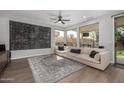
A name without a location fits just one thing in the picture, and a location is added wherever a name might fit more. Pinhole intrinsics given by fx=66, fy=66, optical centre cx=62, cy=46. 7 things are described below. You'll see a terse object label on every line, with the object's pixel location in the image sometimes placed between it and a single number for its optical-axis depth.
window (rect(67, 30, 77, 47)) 5.31
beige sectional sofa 2.33
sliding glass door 3.02
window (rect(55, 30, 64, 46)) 5.62
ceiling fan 3.19
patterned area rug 1.84
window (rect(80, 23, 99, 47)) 3.98
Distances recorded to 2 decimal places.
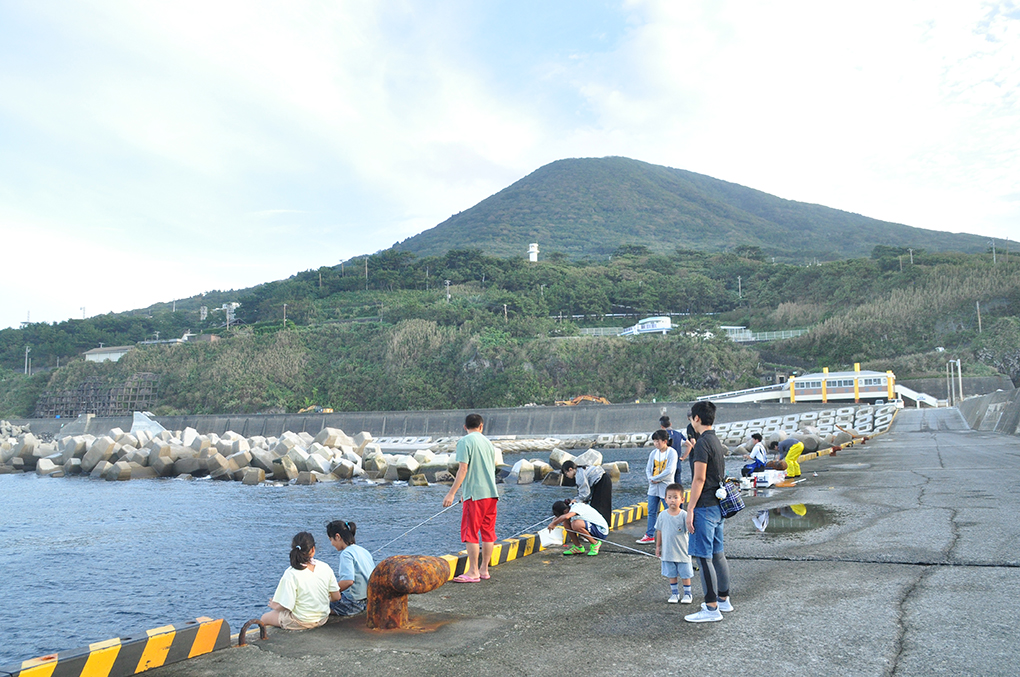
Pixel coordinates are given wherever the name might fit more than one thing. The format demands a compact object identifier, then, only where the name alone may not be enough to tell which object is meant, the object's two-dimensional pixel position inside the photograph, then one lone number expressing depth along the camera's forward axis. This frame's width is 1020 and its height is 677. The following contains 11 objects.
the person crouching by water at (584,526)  8.01
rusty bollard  5.21
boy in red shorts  6.64
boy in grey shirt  5.51
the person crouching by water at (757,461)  13.70
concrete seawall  40.03
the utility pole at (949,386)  48.55
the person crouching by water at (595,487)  8.28
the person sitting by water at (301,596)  5.42
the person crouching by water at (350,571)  5.85
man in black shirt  4.97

> [Directions]
Return each line from the material above exactly, but not the pictures.

> [Task result]
A name without a location fits just one thing in the picture, and a location is added wherever a name might fit more. Pinhole intrinsics given by fx=66, fy=66, optical centre cx=62, cy=46. 7 things are described below. You'll see a terse object label on every line, with the object's pixel location in the image sometimes placed between it and a single number for its optical-axis depth.
window (rect(67, 30, 77, 47)) 5.31
beige sectional sofa 2.33
sliding glass door 3.02
window (rect(55, 30, 64, 46)) 5.62
ceiling fan 3.19
patterned area rug 1.84
window (rect(80, 23, 99, 47)) 3.98
Distances recorded to 2 decimal places.
Pixel coordinates are given wherever the name might fit more than one thing. The format demands a compact object identifier, then, only where the name alone may not be enough to tell which object is meant, the object's two-dimensional pixel position inside the photograph, then one lone number expressing depth along the camera's forward axis. This frame's width is 1020 and its height is 677. The following contains 11 objects.
the person crouching by water at (584,526)  8.01
rusty bollard  5.21
boy in red shorts  6.64
boy in grey shirt  5.51
the person crouching by water at (757,461)  13.70
concrete seawall  40.03
the utility pole at (949,386)  48.55
the person crouching by water at (595,487)  8.28
the person sitting by water at (301,596)  5.42
the person crouching by water at (350,571)  5.85
man in black shirt  4.97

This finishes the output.